• Article:
──────
Making Sense of Annuities for Retirement

by Barbara Nevins Taylor

Phil K thinks his life is about to change and he wants to plan for what may happen. He’s a senior vice president at a California electronics company that has steadily lost business as its U.S. tech customers outsourced work to China and other cheap labor markets.

The firm’s realignment may leave Phil without a job. He’ll be 65 then and eligible to collect Social Security. But he faces a steep income drop and that’s a big concern.

So he sat down and calculated. “I put down all of my statistics and sources of income. I looked okay. But I wanted to increase my cash flow so that I would never have to look over my shoulder and I would know that my cash flow, my income, would exceed my expenses,” he explains.

Phil and his wife Susan, who is 61 and still works as a registered nurse, own their home in Ventura County, California. They also own an  investment property and have a portfolio of stocks and bonds.

But Phil worries about his monthly income and when someone suggested an annuity, he took a look.
──────
• Recorded data:
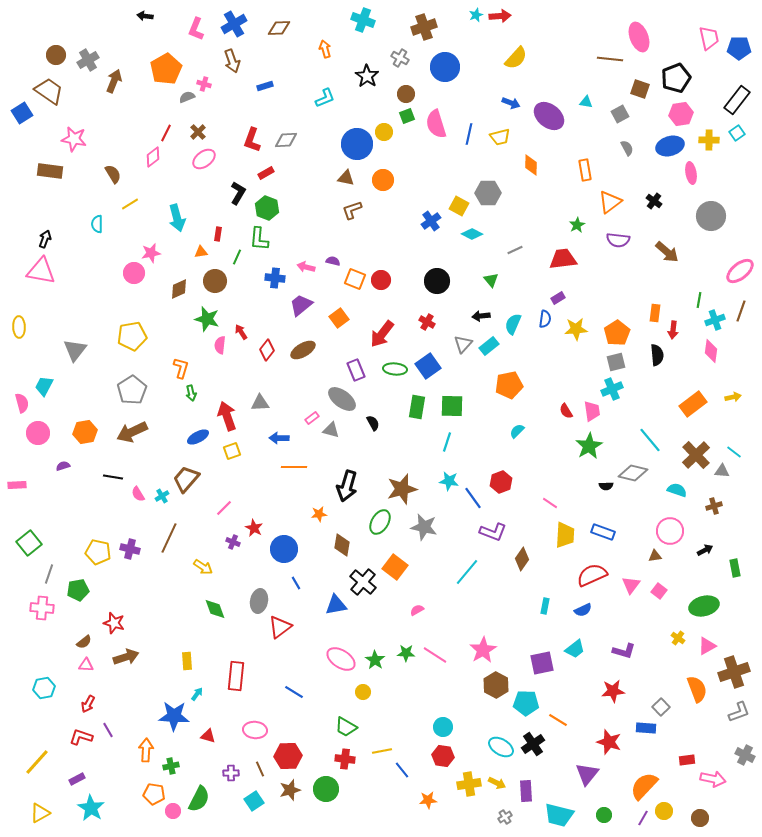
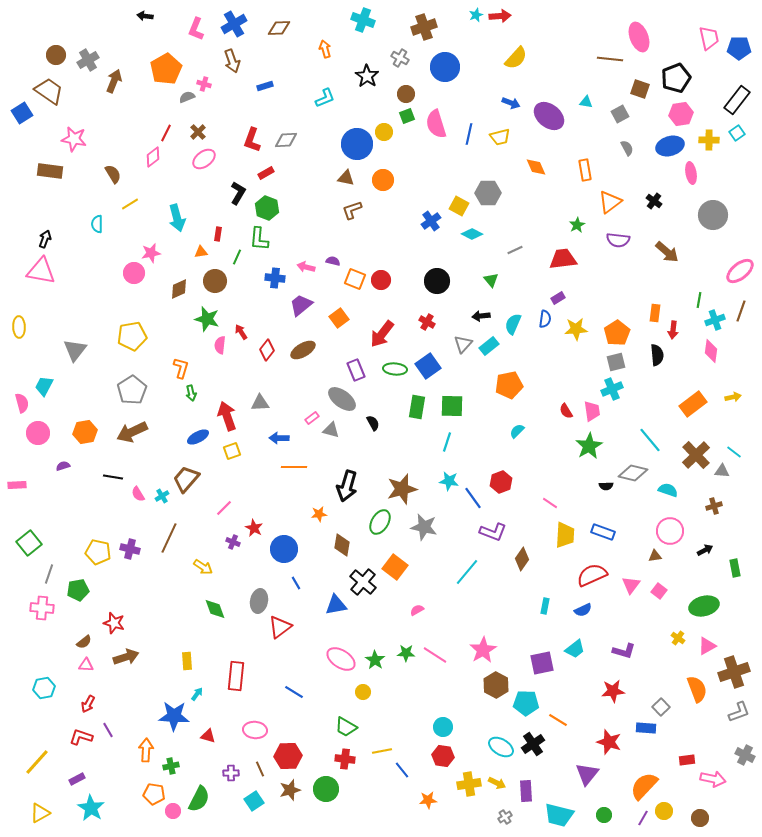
orange diamond at (531, 165): moved 5 px right, 2 px down; rotated 25 degrees counterclockwise
gray circle at (711, 216): moved 2 px right, 1 px up
cyan semicircle at (677, 490): moved 9 px left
──────
• What you will do:
A. In the article on annuities for retirement, what is Susan's job?
B. Extend the article on annuities for retirement beyond its last sentence.
The lines are not needed here.

• Outputs by task:
A. She works as a registered nurse.

B.
“After doing a lot of research, I found out annuities are very complex and complicated. You can talk to 100 people and get more than 100 opinions,” he says.

Phil’s right. It seems as though someone really smart, or linguistically confused, stayed up late to create a language and a series of  investment plans that befuddle most of us.

Yet, I was surprised to learn from the Insured Retirement Institute (IRI) that the word and annua, and  the concept of this kind of investment, first popped up in ancient Rome. Apparently, Romans could make a one-time payment in a contract called an annua and in return get an annual payment for the rest of their lives.

Today annuity’s are generally sold through life insurance companies, although they are not life insurance.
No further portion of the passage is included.